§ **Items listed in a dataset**
------------------------
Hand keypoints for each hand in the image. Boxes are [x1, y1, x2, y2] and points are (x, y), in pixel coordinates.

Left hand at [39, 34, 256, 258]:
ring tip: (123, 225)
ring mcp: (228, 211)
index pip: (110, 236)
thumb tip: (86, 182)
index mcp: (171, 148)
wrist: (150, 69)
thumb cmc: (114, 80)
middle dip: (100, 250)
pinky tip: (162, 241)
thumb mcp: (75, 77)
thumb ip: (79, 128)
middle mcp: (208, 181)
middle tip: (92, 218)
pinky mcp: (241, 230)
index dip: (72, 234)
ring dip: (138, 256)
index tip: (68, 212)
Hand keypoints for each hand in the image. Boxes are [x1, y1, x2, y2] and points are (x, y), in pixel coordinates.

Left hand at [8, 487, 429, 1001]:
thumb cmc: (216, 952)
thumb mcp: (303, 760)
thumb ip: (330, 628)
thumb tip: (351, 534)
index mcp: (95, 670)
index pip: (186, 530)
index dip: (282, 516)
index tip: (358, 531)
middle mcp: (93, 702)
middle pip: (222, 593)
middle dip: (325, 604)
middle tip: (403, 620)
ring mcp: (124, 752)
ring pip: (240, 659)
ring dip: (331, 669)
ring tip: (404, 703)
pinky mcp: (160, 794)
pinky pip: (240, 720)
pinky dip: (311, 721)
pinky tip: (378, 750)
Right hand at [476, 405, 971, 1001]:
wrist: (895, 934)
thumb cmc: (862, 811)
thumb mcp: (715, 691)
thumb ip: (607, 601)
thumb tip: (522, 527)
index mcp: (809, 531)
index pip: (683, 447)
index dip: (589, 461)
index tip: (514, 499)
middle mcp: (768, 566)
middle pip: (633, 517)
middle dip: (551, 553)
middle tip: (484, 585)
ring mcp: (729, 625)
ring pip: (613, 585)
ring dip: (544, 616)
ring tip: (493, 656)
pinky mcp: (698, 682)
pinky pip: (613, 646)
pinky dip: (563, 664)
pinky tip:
------------------------
§ **The task**
The data above must be returned in full, exactly as written.

§ **Reply to the exercise**
Hand keypoints for each hand in the image. Boxes are [x1, y1, x2, y2] and points are (x, y), in pixel coordinates.

Left hand at [39, 34, 256, 258]:
ring tip: (123, 225)
ring mcp: (228, 211)
index pip: (110, 236)
thumb tip: (86, 182)
index mcp: (171, 148)
wrist: (150, 69)
thumb cmc: (114, 80)
middle dip: (100, 250)
pinky tip: (162, 241)
thumb mcp: (75, 77)
thumb ip: (79, 128)
middle mcp: (208, 181)
middle tip: (92, 218)
pinky mcp: (241, 230)
index dip: (72, 234)
ring dip: (138, 256)
index tip: (68, 212)
Hand keypoints for each hand in the image. Boxes are [x1, y1, x2, y2] and points are (x, y), in pixel coordinates.

Left hand at [8, 487, 429, 1001]:
thumb cmc: (216, 952)
thumb mcp: (303, 760)
thumb ip: (330, 628)
thumb tip: (351, 534)
index mcp: (95, 670)
index pip: (186, 530)
index dip: (282, 516)
index tip: (358, 531)
middle mcp: (93, 702)
middle pip: (222, 593)
middle dip: (325, 604)
middle tip: (403, 620)
ring mcp: (124, 752)
ring pip: (240, 659)
ring dip: (331, 669)
ring tip: (404, 703)
pinky mcp: (160, 794)
pinky pip: (240, 720)
pinky dip: (311, 721)
pinky tip: (378, 750)
Right hand at [476, 405, 971, 1001]:
wrist: (895, 934)
thumb cmc: (862, 811)
thumb mcp: (715, 691)
thumb ip: (607, 601)
thumb tip: (522, 527)
index mcp: (809, 531)
index pip: (683, 447)
index dip: (589, 461)
index tip: (514, 499)
middle mcp: (768, 566)
middle pip: (633, 517)
middle dip: (551, 553)
middle tip: (484, 585)
ring mcp: (729, 625)
ring pip: (613, 585)
ring dip: (544, 616)
ring tip: (493, 656)
pinky mcp: (698, 682)
pinky pip: (613, 646)
pinky dip: (563, 664)
pinky tip:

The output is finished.